[[ Data provided open ]]

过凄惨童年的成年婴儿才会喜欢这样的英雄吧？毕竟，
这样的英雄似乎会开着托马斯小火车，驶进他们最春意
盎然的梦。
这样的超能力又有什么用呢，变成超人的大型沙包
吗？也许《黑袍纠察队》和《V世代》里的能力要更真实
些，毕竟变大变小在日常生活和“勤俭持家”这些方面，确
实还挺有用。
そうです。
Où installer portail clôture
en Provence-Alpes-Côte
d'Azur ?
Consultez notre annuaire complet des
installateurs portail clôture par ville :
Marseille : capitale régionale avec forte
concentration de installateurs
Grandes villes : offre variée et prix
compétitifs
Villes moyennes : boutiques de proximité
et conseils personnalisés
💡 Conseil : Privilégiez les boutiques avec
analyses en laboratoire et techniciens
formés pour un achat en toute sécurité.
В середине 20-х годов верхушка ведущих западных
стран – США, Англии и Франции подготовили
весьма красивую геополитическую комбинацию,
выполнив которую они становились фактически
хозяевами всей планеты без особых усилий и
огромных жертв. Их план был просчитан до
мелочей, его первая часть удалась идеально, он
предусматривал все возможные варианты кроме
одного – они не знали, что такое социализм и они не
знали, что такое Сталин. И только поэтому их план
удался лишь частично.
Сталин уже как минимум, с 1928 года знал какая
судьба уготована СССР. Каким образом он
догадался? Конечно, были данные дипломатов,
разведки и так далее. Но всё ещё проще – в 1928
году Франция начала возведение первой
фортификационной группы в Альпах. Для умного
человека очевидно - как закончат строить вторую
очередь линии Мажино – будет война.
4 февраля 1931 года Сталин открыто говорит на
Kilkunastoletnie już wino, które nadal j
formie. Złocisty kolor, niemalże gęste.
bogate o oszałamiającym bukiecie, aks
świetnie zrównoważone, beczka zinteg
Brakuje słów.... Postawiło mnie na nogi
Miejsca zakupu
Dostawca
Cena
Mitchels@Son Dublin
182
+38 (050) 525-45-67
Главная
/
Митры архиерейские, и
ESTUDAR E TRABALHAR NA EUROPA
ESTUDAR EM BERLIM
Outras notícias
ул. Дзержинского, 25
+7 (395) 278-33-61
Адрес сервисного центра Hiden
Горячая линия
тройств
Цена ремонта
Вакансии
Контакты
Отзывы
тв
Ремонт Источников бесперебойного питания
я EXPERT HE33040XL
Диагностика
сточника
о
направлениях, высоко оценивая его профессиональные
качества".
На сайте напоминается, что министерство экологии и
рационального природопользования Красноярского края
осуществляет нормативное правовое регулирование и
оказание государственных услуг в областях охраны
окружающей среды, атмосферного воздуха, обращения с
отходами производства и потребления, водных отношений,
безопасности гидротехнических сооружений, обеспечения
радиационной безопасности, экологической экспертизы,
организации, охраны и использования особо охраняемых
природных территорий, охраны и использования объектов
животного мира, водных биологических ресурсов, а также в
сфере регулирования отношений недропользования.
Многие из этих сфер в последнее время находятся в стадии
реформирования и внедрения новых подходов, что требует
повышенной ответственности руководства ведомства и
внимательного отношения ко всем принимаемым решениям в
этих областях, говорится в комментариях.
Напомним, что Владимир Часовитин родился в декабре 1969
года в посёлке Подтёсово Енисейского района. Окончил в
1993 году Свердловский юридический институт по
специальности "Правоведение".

[[ Data provided closed ]]

• _Prompt_: Look for the word "знали" in the records above, count the lines that hold it, and give only that number.

• _Answer for this exercise_: 2